Mike Stensrud

No. 67, 74, 94, 75
- Positions: Defensive end, defensive tackle

Personal information
- Born: February 19, 1956 Forest City, Iowa, U.S.
- Died: August 23, 2024 (aged 68) Lake Mills, Iowa, U.S.
- Listed height: 6 ft 5 in (1.96 m)
- Listed weight: 280 lb (127 kg)

Career information
- High school: Lake Mills (IA)
- College: Iowa State
- NFL draft: 1979: 2nd round, 31st overall pick

Career history
- Houston Oilers (1979–1985); Minnesota Vikings (1986); Tampa Bay Buccaneers (1987); Kansas City Chiefs (1988); Washington Redskins (1989);

Awards and highlights
- Second-team All-American (1978); 2× First-team All-Big Eight (1977, 1978); Second-team All-Big Eight (1976);

Career NFL statistics
- Sacks: 29.5
- Fumble recoveries: 6
- Interceptions: 2
- Stats at Pro Football Reference

= Mike Stensrud =

American football player (1956–2024)

Michael Iver Stensrud (February 19, 1956 – August 23, 2024) was an American professional football player who was a defensive lineman for five teams in 11 seasons in the National Football League (NFL). He wrestled for Lake Mills High School, winning the unlimited heavyweight bracket in the state tournament. He played college football for the Iowa State Cyclones, also tried out for the Cyclones wrestling team, and was selected in the second round of the 1979 NFL draft.
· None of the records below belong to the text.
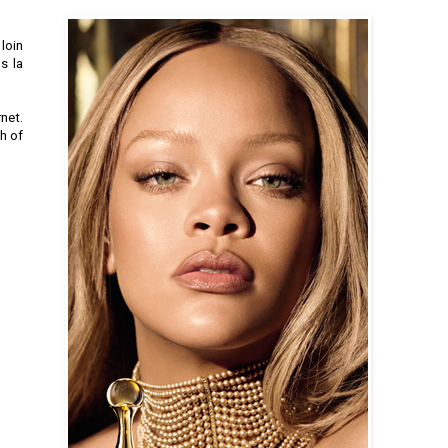
loin
s la
rnet.
h of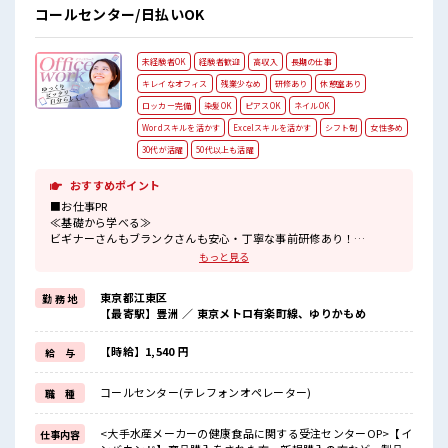
コールセンター/日払いOK
未経験者OK
経験者歓迎
高収入
長期の仕事
キレイなオフィス
残業少なめ
研修あり
休憩室あり
ロッカー完備
染髪OK
ピアスOK
ネイルOK
Wordスキルを活かす
Excelスキルを活かす
シフト制
女性多め
30代が活躍
50代以上も活躍
おすすめポイント
■お仕事PR
≪基礎から学べる≫
ビギナーさんもブランクさんも安心・丁寧な事前研修あり！
≪女性も働きやすい職場≫
もっと見る
もちろん男性の応募も歓迎ですよ！
≪プライベートが充実する≫
東京都江東区
勤 務 地
場合によってはお願いすることもありますが、
【最寄駅】豊洲 ／ 東京メトロ有楽町線、ゆりかもめ
残業はほとんどナシ！
≪ヘアカラーOKで自由な雰囲気の職場≫
明るすぎたり奇抜でなければ基本的に自由！
【時給】1,540 円
給 与
(規定有)≪自分に合った期間で働ける≫
福利厚生が整った派遣のお仕事です！
コールセンター(テレフォンオペレーター)
職 種
■職場の雰囲気
女性多めで休み時間は女子トークがあふれる職場です！
<大手水産メーカーの健康食品に関する受注センターOP>【イ
仕事内容
もちろん男性の応募もOKですよ！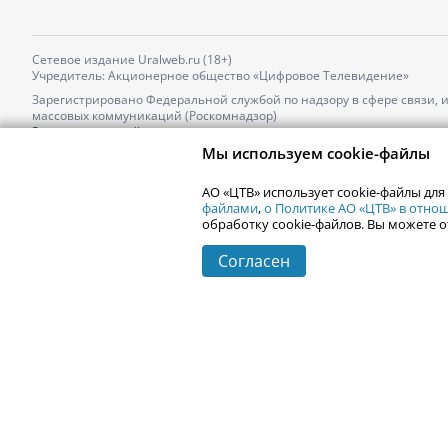
Сетевое издание Uralweb.ru (18+)
Учредитель: Акционерное общество «Цифровое Телевидение»
Зарегистрировано Федеральной службой по надзору в сфере связи,
массовых коммуникаций (Роскомнадзор)
Регистрационный номер и дата принятия решения о регистрации: 
от 18.10.2021 г.
Мы используем cookie-файлы
Главный редактор: Новокшонова Марина Аркадьевна,
Телефон редакции:
+7 (912) 244-87-87
,
АО «ЦТВ» использует cookie-файлы для
Электронный адрес редакции:
news@uralweb.ru
файлами
,
о Политике АО «ЦТВ» в отн
обработку cookie-файлов. Вы можете о
Согласен
© 2006-
2026
Uralweb.ru
Екатеринбург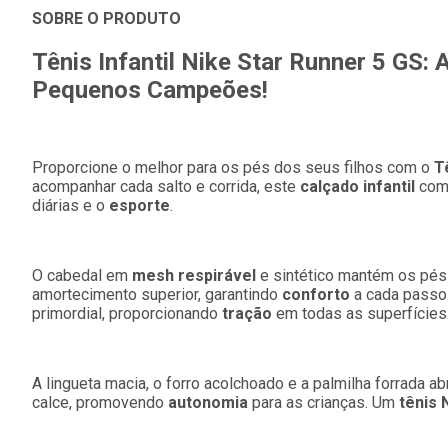
SOBRE O PRODUTO
Tênis Infantil Nike Star Runner 5 GS:
Pequenos Campeões!
Proporcione o melhor para os pés dos seus filhos com o
T
acompanhar cada salto e corrida, este
calçado infantil
com
diárias e o
esporte
.
O cabedal em
mesh respirável
e sintético mantém os pés
amortecimento superior, garantindo
conforto
a cada passo
primordial, proporcionando
tração
em todas as superfícies
A lingueta macia, o forro acolchoado e a palmilha forrada a
calce, promovendo
autonomia
para as crianças. Um
tênis 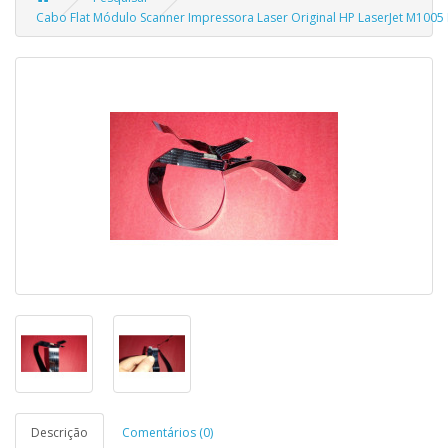
Cabo Flat Módulo Scanner Impressora Laser Original HP LaserJet M1005 M
Descrição
Comentários (0)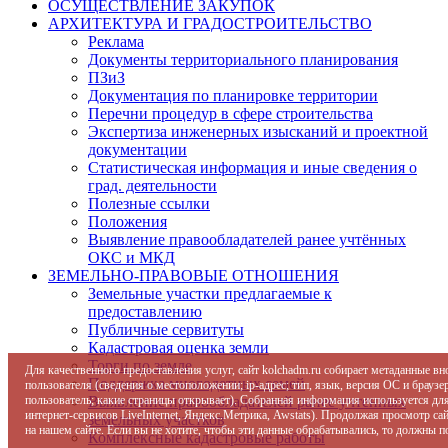
ОСУЩЕСТВЛЕНИЕ ЗАКУПОК
АРХИТЕКТУРА И ГРАДОСТРОИТЕЛЬСТВО
Реклама
Документы территориального планирования
ПЗиЗ
Документация по планировке территории
Перечни процедур в сфере строительства
Экспертиза инженерных изысканий и проектной
документации
Статистическая информация и иные сведения о
град. деятельности
Полезные ссылки
Положения
Выявление правообладателей ранее учтённых
ОКС и МКД
ЗЕМЕЛЬНО-ПРАВОВЫЕ ОТНОШЕНИЯ
Земельные участки предлагаемые к
предоставлению
Публичные сервитуты
Кадастровая оценка земли
Торги по земле
Для качественного предоставления услуг, сайт kolchadm.ru собирает метаданные в
Поддержка многодетных семей
пользователя (сведения о местоположении; ip-адрес; тип, язык, версия ОС и браузер
пользователь; какие страницы открывает). Собранная информация используется дл
Выявление правообладателей ранее учтенных
интернет-сервисов LiveInternet, Яндекс.Метрика, Awstats). Продолжая просмотр с
земельных участков
на нашем сайте. Если вы не хотите, чтобы эти данные обрабатывались, то должны п
Комплексные кадастровые работы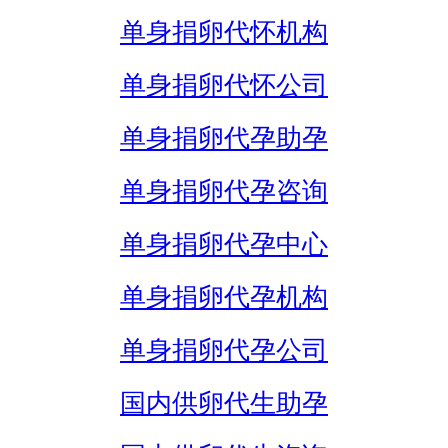
单身捐卵代怀机构
单身捐卵代怀公司
单身捐卵代孕助孕
单身捐卵代孕咨询
单身捐卵代孕中心
单身捐卵代孕机构
单身捐卵代孕公司
国内供卵代生助孕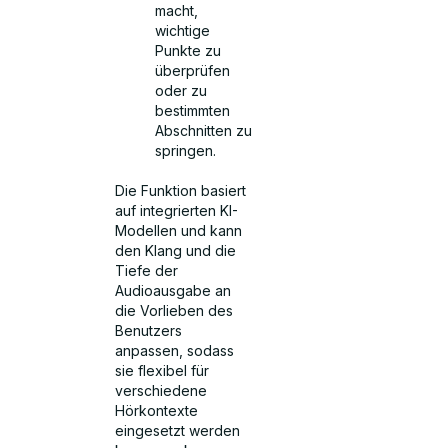
macht,
wichtige
Punkte zu
überprüfen
oder zu
bestimmten
Abschnitten zu
springen.
Die Funktion basiert
auf integrierten KI-
Modellen und kann
den Klang und die
Tiefe der
Audioausgabe an
die Vorlieben des
Benutzers
anpassen, sodass
sie flexibel für
verschiedene
Hörkontexte
eingesetzt werden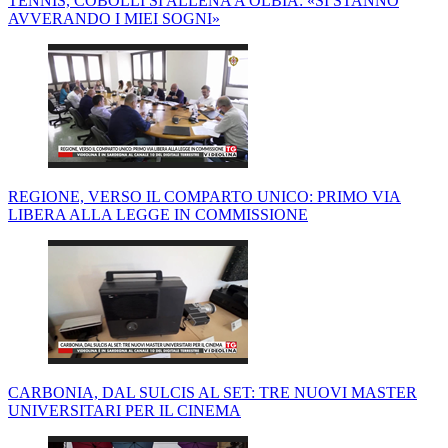
TENNIS, COBOLLI SI ALLENA A OLBIA: «SI STANNO
AVVERANDO I MIEI SOGNI»
REGIONE, VERSO IL COMPARTO UNICO: PRIMO VIA
LIBERA ALLA LEGGE IN COMMISSIONE
CARBONIA, DAL SULCIS AL SET: TRE NUOVI MASTER
UNIVERSITARI PER IL CINEMA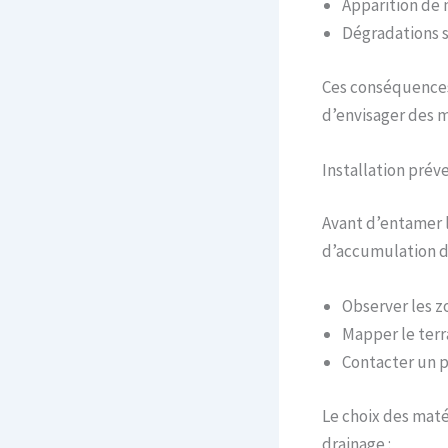
Apparition de 
Dégradations s
Ces conséquences
d’envisager des m
Installation préve
Avant d’entamer l’
d’accumulation d’e
Observer les zo
Mapper le terr
Contacter un p
Le choix des maté
drainage :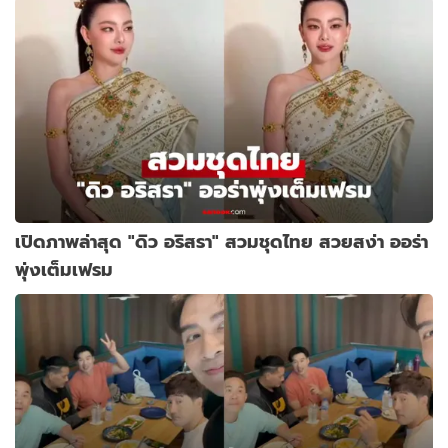
เปิดภาพล่าสุด "ดิว อริสรา" สวมชุดไทย สวยสง่า ออร่า
พุ่งเต็มเฟรม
After retiring from professional football, Stensrud lived in Houston, Texas. At his wife Laura's urging, Stensrud moved back to his hometown of Lake Mills, Iowa, where he worked at a lumber yard. In 2000, Stensrud was inducted into the Iowa State Cyclones Hall of Fame.

Stensrud coached the Lake Mills High football team while his son Andy played. Andy was also recruited by Iowa State University as a basketball player. During Andy's stint on the Iowa State Cyclones football team, he roomed with J. J. Moses. Andy Stensrud was not selected in the 2001 NFL draft, signed with the Arizona Cardinals as a free agent, joined the New York Giants for training camp the following season, and was signed by the Houston Texans in 2003.

Stensrud had two other sons, Kevin and Michael.

Stensrud served on the Winnebago County Board of Supervisors from 2009 to 2020. Stensrud, a Republican, was unopposed in his 2012 reelection bid, faced Gary Ludwig in the 2016 Republican Party primary and Democratic candidate Mike Huan in the subsequent general election, then defeated Huan again in 2020.

Stensrud died in Lake Mills, Iowa, on August 23, 2024, at the age of 68.